Important accounts heard:
Present this morning were Assembly of First Nations-Vice Chief Eric Morris-Yukon Region,Environmental Stewardship Portfolio, Chief Jackie Thomas Interior- Saikuz First Nation-Alliance of Six Nations, Chief Al Lameman- Beaver Lake Cree Nation, Eriel Deranger who spoke as a delegate of the Athabasca Chipewyan First Nation.
Everyone extended thanks to the MEPs for hearing their accounts and for leadership in signing the UN Declaration on the Rights of Indigenous Peoples – Canada is one of two countries that continues to refuse signing – and the proposed EU Fuel Quality Directive which stands to be an important precedent in recognizing the high carbon content of tar sands crude.
Assembly of First Nations-Vice Chief Eric Morris talked about the need to recognize that we are borrowing land from out great great grandchildren and reflect on how we create a legacy for generations to come. He shared that the AFN is not against development, that it is a matter of finding cooperation between ourselves and the land, animals and ensuring the health of future generations. In reference to so called ‘reclaimed land’ he reminded MEPs that the forests and land can not ever be fully replaced or replicated.
Chief Jackie Thomas represents one of five communities in an area 700 kilometres west of the tar sands that stands to be impacted by the proposed Enbridge pipeline meant to bring tar sands crude to B.C. coastal waters. She shared a 400 year old story about predictions of a time when water will be bought and the world will shift and the need to see with our hearts, not only our eyes.

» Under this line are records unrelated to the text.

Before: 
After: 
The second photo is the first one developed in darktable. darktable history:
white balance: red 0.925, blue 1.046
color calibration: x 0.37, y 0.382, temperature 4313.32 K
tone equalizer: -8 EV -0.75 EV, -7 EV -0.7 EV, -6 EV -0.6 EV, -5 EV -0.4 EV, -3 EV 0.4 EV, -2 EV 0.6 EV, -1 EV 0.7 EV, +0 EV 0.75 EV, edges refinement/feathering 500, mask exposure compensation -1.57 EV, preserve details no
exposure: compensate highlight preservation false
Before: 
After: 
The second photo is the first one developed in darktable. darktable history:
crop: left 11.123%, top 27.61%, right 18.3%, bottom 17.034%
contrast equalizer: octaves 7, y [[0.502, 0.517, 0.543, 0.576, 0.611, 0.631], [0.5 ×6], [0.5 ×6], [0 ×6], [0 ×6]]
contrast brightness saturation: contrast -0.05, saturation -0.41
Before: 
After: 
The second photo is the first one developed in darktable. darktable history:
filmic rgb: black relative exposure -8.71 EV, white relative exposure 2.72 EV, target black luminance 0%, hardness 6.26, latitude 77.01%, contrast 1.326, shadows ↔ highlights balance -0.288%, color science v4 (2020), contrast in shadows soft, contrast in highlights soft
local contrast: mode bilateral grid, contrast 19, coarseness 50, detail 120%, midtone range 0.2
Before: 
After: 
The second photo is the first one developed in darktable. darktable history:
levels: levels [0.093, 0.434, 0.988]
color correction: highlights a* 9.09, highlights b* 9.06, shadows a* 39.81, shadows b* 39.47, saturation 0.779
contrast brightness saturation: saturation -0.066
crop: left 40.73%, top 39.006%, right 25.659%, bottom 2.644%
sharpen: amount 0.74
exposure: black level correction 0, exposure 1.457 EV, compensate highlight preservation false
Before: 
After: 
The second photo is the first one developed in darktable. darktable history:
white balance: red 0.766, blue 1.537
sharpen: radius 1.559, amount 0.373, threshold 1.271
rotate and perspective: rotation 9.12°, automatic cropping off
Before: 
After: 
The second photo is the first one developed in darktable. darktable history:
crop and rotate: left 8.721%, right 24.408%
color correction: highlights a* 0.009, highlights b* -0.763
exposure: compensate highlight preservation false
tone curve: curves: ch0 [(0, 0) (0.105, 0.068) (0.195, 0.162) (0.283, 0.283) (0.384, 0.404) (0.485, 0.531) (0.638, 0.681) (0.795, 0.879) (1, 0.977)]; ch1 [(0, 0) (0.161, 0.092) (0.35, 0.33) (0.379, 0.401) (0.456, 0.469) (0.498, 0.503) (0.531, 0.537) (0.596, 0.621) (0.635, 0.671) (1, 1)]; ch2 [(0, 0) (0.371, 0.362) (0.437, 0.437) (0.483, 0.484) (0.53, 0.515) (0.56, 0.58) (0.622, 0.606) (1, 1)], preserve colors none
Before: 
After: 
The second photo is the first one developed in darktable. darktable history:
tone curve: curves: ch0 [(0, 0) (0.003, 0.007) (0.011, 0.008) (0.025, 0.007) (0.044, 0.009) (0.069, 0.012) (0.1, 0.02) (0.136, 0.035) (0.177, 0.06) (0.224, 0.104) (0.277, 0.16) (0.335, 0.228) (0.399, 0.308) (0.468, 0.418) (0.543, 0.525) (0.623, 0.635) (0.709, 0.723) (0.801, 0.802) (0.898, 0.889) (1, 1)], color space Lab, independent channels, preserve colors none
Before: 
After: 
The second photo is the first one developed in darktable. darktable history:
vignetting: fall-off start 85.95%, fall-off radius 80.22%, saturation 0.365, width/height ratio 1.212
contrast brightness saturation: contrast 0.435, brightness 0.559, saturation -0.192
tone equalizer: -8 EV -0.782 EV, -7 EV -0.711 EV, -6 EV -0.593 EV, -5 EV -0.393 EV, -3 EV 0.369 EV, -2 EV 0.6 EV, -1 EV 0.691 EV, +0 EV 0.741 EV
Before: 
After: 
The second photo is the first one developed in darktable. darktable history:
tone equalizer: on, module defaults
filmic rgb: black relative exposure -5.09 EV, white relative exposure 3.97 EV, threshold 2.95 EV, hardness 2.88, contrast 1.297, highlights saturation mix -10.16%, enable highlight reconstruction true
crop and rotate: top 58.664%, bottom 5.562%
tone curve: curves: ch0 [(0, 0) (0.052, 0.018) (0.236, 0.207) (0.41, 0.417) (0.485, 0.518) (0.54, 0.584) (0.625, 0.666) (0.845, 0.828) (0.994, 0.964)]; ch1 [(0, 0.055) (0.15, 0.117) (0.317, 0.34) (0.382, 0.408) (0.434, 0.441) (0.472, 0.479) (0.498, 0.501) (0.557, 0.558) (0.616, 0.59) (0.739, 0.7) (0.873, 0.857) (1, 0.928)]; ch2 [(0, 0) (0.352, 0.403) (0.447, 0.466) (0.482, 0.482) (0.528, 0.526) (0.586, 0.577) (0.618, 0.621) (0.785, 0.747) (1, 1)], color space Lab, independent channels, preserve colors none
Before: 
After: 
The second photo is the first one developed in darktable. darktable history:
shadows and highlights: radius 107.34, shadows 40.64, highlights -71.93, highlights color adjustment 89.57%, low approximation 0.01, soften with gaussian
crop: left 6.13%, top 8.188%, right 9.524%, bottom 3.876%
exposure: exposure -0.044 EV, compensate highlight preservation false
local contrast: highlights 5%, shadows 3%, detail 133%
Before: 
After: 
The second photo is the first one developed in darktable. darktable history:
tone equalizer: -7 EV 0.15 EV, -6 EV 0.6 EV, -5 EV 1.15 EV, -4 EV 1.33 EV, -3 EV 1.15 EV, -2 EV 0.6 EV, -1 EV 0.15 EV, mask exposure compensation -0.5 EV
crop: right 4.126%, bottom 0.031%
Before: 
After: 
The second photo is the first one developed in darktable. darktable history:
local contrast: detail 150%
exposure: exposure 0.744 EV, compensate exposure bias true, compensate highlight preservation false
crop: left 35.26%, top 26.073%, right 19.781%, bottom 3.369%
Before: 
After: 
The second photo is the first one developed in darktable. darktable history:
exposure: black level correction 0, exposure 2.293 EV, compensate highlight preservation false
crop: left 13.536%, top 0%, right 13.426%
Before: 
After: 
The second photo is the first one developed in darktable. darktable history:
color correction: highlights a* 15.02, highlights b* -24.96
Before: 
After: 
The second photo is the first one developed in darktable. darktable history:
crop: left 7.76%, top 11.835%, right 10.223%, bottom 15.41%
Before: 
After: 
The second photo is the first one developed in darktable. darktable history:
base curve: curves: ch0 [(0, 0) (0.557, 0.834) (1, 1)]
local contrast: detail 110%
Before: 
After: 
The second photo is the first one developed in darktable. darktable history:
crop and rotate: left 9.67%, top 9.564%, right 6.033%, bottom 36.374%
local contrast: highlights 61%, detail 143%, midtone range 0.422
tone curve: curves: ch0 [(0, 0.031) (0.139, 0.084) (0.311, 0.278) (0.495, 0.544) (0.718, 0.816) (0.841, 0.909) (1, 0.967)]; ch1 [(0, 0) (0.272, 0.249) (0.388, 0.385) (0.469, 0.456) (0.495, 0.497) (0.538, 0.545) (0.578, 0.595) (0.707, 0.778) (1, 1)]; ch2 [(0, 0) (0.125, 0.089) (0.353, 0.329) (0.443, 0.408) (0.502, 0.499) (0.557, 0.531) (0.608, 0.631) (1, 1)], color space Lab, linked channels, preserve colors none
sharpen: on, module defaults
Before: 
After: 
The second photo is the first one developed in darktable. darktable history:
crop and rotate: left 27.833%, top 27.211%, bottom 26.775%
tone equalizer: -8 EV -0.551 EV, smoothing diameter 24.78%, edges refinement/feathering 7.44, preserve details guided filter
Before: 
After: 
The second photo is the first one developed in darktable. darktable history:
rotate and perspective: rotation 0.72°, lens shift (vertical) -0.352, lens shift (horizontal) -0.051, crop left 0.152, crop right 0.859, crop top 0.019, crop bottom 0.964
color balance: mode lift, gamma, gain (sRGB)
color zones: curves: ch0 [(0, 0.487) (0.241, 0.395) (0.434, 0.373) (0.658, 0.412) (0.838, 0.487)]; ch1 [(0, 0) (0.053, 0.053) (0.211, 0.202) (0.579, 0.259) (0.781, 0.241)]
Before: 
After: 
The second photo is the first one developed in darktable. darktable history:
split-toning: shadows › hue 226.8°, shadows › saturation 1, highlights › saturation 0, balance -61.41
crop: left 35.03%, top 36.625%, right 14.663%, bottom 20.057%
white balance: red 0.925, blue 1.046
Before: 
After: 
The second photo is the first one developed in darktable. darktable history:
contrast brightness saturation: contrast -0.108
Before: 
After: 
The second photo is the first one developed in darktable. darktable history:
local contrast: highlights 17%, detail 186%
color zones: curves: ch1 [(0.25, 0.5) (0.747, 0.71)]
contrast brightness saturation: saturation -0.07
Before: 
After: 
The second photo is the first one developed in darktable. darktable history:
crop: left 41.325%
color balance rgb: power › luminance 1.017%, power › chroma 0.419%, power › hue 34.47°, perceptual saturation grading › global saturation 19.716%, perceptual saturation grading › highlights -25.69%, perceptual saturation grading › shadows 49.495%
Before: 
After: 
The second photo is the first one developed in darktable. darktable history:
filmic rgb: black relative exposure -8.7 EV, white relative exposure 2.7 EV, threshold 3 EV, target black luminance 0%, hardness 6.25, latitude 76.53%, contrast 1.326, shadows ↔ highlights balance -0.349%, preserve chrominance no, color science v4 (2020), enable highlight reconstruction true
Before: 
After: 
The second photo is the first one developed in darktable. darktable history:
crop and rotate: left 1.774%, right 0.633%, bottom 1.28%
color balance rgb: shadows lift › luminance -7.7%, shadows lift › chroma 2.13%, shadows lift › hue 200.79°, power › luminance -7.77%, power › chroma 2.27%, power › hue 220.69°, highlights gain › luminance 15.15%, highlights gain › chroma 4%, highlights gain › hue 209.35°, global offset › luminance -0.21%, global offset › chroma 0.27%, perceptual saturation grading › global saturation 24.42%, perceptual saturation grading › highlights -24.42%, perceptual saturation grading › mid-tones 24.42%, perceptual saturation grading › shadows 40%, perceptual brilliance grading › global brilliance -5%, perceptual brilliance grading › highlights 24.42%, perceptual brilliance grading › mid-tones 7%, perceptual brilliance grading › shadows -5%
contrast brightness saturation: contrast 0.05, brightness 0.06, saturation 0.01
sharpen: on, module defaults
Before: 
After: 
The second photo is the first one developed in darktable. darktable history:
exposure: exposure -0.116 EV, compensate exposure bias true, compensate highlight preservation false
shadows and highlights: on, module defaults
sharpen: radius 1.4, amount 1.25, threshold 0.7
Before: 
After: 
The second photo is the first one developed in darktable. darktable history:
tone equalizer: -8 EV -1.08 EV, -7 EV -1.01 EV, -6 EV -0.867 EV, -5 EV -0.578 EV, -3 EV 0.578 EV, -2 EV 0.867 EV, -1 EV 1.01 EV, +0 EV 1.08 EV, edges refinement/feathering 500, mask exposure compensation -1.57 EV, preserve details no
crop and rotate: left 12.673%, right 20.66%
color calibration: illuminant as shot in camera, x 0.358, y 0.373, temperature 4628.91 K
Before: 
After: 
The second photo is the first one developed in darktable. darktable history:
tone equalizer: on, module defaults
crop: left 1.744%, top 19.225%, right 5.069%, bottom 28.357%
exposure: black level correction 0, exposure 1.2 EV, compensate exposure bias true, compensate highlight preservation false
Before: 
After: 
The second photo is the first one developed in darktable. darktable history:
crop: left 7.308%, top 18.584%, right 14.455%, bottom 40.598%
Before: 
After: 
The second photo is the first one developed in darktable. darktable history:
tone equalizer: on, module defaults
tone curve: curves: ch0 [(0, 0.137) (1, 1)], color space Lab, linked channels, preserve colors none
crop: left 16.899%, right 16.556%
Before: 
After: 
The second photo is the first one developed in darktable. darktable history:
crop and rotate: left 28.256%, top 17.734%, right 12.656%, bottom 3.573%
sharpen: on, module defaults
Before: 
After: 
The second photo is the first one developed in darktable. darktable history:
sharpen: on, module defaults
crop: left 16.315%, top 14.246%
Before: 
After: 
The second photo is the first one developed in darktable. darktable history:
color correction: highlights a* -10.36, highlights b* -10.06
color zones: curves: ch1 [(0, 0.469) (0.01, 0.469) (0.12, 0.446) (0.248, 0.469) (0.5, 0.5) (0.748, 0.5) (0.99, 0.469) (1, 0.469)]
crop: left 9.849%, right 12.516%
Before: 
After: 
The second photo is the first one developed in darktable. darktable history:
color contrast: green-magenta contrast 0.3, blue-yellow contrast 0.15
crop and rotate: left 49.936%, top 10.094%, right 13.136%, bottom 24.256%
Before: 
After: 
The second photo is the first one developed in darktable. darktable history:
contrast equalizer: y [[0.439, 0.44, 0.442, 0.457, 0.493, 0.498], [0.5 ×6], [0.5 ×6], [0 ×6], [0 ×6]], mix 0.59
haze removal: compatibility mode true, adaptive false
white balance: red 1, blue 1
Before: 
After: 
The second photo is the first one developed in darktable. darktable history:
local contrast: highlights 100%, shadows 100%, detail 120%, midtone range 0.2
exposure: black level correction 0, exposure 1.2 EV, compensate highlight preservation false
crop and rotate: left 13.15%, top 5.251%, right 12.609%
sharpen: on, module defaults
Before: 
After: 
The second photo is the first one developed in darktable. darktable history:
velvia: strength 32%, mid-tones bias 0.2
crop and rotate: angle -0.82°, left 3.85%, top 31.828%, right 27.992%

She asked the MEPs present to share the message with the European parliament that the pipeline project and tankers it will bring into coastal waters, is moving forward without their free prior and informed consent.
Chief Al Lameman shared accounts of disappearing and dying caribou on their land. He expressed that government is ignoring this problem which is central to their food security. The Beaver Lake Cree Nation is currently engaged in a legal battle with the Canadian and Albertan governments regarding the meaningful right to hunt and traditional way of life (find out more here).
In addition to addressing the EU Fuel Quality Directive and conflict between action addressing the climate crisis and trade liberalization agenda, Shrybman also shared the potential for a proposed CETA to give European companies invested in the tar sands significant rights. He referred specifically to the example of the vulnerability of potential government restraints on water use (tar sands are predicted to double and triple input of oil – the Athabasca river is already ecologically under strain) to EU-based corporate challenges (such as Shell and BP) under certain investor rights scenarios in a CETA.
The Council of Canadians will continue to track the progress of the EU Fuel Quality Directive, share analysis of how CETA stands to complicate measures that address the tar sands along with the other critical questions and demands raised in the Open Civil Society Declaration on a proposed CETA by the Trade Justice Network, as well as commit to ongoing work with the IEN and First Nations directly impacted by tar sands operations.